A few foreign carriers said that it was improper to permit non-U.S. citizens to have access to the U.S. DOT through the complaint process. In the commenters’ view, this implied improper extraterritorial jurisdiction under a law that was intended to create rights only for U.S. citizens. We do not agree. First, the ACAA protects “individuals with disabilities,” with no limitation on the nationality of those individuals. Second, the Department has a legitimate interest in ensuring that its legal requirements are implemented. It does not matter to the Department who brings a problem to its attention. Once we know about the problem, it is up to the Department, working with the carrier, to correct the problem, and civil penalties are one of the Department’s tools for helping to correct a problem.

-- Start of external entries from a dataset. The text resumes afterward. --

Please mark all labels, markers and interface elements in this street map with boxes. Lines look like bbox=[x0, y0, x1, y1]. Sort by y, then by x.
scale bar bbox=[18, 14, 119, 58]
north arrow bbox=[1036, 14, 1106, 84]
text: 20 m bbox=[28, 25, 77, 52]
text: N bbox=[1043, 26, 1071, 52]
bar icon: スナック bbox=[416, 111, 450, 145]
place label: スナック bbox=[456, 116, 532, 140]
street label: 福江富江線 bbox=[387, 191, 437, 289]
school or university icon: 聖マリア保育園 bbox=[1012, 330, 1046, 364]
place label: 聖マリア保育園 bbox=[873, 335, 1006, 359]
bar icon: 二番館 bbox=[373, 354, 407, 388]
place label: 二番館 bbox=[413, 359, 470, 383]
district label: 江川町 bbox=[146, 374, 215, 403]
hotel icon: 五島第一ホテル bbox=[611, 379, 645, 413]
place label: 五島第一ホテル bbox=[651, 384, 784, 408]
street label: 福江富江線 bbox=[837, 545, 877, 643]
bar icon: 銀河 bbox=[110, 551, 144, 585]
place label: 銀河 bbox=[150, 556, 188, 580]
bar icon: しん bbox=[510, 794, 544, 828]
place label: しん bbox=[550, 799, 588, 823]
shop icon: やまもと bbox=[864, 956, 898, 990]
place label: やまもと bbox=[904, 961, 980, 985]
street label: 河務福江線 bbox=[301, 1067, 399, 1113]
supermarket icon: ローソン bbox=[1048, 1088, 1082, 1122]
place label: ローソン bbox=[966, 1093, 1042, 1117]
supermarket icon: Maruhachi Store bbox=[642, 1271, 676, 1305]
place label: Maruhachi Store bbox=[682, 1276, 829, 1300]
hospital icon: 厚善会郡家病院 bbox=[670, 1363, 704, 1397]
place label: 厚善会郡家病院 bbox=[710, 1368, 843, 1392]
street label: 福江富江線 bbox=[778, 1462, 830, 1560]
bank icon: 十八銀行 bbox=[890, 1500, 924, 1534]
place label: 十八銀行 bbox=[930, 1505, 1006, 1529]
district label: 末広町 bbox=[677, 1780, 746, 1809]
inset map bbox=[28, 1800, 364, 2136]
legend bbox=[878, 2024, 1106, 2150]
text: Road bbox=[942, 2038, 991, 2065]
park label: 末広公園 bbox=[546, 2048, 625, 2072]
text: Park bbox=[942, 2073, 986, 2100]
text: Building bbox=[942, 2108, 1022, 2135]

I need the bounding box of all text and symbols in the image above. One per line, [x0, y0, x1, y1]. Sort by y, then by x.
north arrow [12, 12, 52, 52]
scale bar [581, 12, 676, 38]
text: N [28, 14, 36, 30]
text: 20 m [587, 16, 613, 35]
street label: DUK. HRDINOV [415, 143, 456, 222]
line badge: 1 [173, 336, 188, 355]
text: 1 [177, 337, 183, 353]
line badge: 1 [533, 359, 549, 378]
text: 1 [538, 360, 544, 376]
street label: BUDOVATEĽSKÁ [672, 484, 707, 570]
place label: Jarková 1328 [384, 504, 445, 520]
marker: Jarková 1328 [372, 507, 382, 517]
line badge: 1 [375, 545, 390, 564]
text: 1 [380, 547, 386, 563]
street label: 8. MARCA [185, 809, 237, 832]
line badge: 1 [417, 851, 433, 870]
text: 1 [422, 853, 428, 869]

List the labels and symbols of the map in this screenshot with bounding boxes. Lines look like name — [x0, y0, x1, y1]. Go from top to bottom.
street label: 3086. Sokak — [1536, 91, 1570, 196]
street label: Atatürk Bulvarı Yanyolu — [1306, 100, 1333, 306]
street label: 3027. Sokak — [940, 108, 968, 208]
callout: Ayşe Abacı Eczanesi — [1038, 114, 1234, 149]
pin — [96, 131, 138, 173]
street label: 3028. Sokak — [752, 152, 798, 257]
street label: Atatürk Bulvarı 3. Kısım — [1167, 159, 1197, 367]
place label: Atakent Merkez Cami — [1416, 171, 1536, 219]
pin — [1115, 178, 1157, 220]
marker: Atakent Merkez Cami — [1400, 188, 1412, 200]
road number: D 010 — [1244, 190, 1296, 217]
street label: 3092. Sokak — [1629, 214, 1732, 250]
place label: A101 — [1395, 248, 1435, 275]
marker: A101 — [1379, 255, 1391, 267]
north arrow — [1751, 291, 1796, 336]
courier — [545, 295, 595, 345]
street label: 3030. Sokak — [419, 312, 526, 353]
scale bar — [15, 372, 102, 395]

An association representing U.S. carriers objected to a proposed exception to the 45-day limitation on accepting written complaints for complaints referred by the Department of Transportation. The commenter also suggested that carriers be allowed to limit the means through which a disability-related complaint is transmitted to them to the means used to accept non-disability-related complaints. In the Department’s view, if we think a complaint is important enough to refer to an air carrier, it is important enough for the carrier to respond. We also believe that, in attempting to enforce rights under a nondiscrimination statute, passengers should be able to send a complaint by any reasonable means available to them, without limitations placed by carriers on the transmission of other sorts of consumer complaints. These features of the proposed rule will be included in the final rule without change.